From the line containing "proporciona perspectivas en" down to the line containing "a pierde-proteínas) y ciertos" in the records below, reproduce every line exactly, ends included, and omit all others.

SUPPLIED MATERIAL:
* * *

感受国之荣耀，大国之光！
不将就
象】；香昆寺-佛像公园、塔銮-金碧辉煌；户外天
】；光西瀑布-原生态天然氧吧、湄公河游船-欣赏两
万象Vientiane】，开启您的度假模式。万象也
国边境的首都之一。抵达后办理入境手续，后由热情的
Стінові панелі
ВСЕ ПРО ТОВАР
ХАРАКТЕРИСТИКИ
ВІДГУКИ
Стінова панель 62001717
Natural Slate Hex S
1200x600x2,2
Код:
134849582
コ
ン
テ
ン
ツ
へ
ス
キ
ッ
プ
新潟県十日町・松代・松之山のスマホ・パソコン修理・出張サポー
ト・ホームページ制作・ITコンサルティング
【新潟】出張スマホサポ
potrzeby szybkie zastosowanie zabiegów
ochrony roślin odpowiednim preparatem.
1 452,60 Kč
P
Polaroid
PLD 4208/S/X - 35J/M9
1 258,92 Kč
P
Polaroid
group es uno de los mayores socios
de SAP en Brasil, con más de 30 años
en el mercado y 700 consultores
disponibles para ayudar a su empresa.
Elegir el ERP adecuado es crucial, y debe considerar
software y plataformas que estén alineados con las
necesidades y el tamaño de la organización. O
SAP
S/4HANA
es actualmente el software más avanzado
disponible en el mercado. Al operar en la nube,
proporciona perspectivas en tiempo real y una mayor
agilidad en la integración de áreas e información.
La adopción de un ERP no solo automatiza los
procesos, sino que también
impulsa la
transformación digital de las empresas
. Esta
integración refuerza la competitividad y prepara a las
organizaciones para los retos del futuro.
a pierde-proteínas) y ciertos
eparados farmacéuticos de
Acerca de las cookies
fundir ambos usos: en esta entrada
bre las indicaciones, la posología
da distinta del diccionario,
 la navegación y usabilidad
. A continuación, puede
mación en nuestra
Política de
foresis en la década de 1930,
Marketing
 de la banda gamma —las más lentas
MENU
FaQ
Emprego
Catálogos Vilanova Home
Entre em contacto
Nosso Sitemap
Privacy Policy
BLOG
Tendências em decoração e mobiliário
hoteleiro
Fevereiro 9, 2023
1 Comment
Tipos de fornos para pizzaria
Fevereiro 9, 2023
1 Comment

* * *

EXERCISE OUTPUT:
proporciona perspectivas en tiempo real y una mayor
agilidad en la integración de áreas e información.
La adopción de un ERP no solo automatiza los
procesos, sino que también
impulsa la
transformación digital de las empresas
. Esta
integración refuerza la competitividad y prepara a las
organizaciones para los retos del futuro.
a pierde-proteínas) y ciertos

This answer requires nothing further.